DESCRIPTION OF THE TASK:
Output every line of the records below unchanged and in the same order.

[Dataset excerpts]

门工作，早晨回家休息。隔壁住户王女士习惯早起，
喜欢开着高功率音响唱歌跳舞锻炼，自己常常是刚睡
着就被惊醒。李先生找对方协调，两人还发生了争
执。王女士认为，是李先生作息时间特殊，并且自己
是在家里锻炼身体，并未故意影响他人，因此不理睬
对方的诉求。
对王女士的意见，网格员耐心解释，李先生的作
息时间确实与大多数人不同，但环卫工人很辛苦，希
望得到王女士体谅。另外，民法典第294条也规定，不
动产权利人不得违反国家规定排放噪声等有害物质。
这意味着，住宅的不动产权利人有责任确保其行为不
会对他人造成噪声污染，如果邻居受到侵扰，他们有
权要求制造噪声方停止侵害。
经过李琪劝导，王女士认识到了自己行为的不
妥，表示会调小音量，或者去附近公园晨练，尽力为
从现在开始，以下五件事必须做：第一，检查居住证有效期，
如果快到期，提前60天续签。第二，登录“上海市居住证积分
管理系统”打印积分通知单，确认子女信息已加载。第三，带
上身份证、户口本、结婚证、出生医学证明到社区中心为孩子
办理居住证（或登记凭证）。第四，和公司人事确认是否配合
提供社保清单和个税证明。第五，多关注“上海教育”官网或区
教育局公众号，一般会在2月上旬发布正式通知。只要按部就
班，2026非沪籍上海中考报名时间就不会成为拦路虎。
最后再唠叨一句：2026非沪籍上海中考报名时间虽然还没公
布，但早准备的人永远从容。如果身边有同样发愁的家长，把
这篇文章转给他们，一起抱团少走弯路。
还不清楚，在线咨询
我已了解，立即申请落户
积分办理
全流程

EXERCISE ANSWER:
门工作，早晨回家休息。隔壁住户王女士习惯早起，
喜欢开着高功率音响唱歌跳舞锻炼，自己常常是刚睡
着就被惊醒。李先生找对方协调，两人还发生了争
执。王女士认为，是李先生作息时间特殊，并且自己
是在家里锻炼身体，并未故意影响他人，因此不理睬
对方的诉求。
对王女士的意见，网格员耐心解释，李先生的作
息时间确实与大多数人不同，但环卫工人很辛苦，希
望得到王女士体谅。另外，民法典第294条也规定，不
动产权利人不得违反国家规定排放噪声等有害物质。
这意味着，住宅的不动产权利人有责任确保其行为不
会对他人造成噪声污染，如果邻居受到侵扰，他们有
权要求制造噪声方停止侵害。
经过李琪劝导，王女士认识到了自己行为的不
妥，表示会调小音量，或者去附近公园晨练，尽力为
从现在开始，以下五件事必须做：第一，检查居住证有效期，
如果快到期，提前60天续签。第二，登录“上海市居住证积分
管理系统”打印积分通知单，确认子女信息已加载。第三，带
上身份证、户口本、结婚证、出生医学证明到社区中心为孩子
办理居住证（或登记凭证）。第四，和公司人事确认是否配合
提供社保清单和个税证明。第五，多关注“上海教育”官网或区
教育局公众号，一般会在2月上旬发布正式通知。只要按部就
班，2026非沪籍上海中考报名时间就不会成为拦路虎。
最后再唠叨一句：2026非沪籍上海中考报名时间虽然还没公
布，但早准备的人永远从容。如果身边有同样发愁的家长，把
这篇文章转给他们，一起抱团少走弯路。
还不清楚，在线咨询
我已了解，立即申请落户
积分办理
全流程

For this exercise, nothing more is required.